━━━━━ DATA TO USE

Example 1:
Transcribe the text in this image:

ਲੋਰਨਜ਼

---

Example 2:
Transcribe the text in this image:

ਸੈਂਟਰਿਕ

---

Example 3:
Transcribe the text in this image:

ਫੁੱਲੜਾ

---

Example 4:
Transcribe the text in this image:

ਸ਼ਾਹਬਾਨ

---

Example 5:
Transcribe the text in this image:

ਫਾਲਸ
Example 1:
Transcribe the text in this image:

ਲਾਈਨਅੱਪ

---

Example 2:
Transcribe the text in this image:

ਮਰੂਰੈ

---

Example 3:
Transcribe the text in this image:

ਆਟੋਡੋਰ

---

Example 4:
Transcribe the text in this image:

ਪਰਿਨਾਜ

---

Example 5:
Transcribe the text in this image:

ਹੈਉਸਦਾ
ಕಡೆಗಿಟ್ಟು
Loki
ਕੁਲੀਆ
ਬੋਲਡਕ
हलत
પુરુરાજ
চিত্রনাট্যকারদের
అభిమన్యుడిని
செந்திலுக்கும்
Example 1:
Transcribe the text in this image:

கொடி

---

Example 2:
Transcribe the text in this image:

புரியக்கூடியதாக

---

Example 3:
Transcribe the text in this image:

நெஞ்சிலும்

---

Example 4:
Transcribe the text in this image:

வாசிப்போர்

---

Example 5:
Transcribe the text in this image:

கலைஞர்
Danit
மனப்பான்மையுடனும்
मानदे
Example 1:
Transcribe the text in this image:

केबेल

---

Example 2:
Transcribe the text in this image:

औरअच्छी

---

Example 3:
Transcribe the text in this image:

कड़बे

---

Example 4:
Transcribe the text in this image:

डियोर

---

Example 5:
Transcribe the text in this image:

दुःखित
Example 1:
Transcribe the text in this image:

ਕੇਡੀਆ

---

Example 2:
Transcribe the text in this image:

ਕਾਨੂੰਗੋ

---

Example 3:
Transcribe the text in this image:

━━━━━━━━━━

TASK TO CARRY OUT: Each line above is to be set down again verbatim.

SOLUTION TO THIS PROBLEM:
Example 1:
Transcribe the text in this image:

ਲੋਰਨਜ਼

---

Example 2:
Transcribe the text in this image:

ਸੈਂਟਰਿਕ

---

Example 3:
Transcribe the text in this image:

ਫੁੱਲੜਾ

---

Example 4:
Transcribe the text in this image:

ਸ਼ਾਹਬਾਨ

---

Example 5:
Transcribe the text in this image:

ਫਾਲਸ
Example 1:
Transcribe the text in this image:

ਲਾਈਨਅੱਪ

---

Example 2:
Transcribe the text in this image:

ਮਰੂਰੈ

---

Example 3:
Transcribe the text in this image:

ਆਟੋਡੋਰ

---

Example 4:
Transcribe the text in this image:

ਪਰਿਨਾਜ

---

Example 5:
Transcribe the text in this image:

ਹੈਉਸਦਾ
ಕಡೆಗಿಟ್ಟು
Loki
ਕੁਲੀਆ
ਬੋਲਡਕ
हलत
પુરુરાજ
চিত্রনাট্যকারদের
అభిమన్యుడిని
செந்திலுக்கும்
Example 1:
Transcribe the text in this image:

கொடி

---

Example 2:
Transcribe the text in this image:

புரியக்கூடியதாக

---

Example 3:
Transcribe the text in this image:

நெஞ்சிலும்

---

Example 4:
Transcribe the text in this image:

வாசிப்போர்

---

Example 5:
Transcribe the text in this image:

கலைஞர்
Danit
மனப்பான்மையுடனும்
मानदे
Example 1:
Transcribe the text in this image:

केबेल

---

Example 2:
Transcribe the text in this image:

औरअच्छी

---

Example 3:
Transcribe the text in this image:

कड़बे

---

Example 4:
Transcribe the text in this image:

डियोर

---

Example 5:
Transcribe the text in this image:

दुःखित
Example 1:
Transcribe the text in this image:

ਕੇਡੀਆ

---

Example 2:
Transcribe the text in this image:

ਕਾਨੂੰਗੋ

---

Example 3:
Transcribe the text in this image:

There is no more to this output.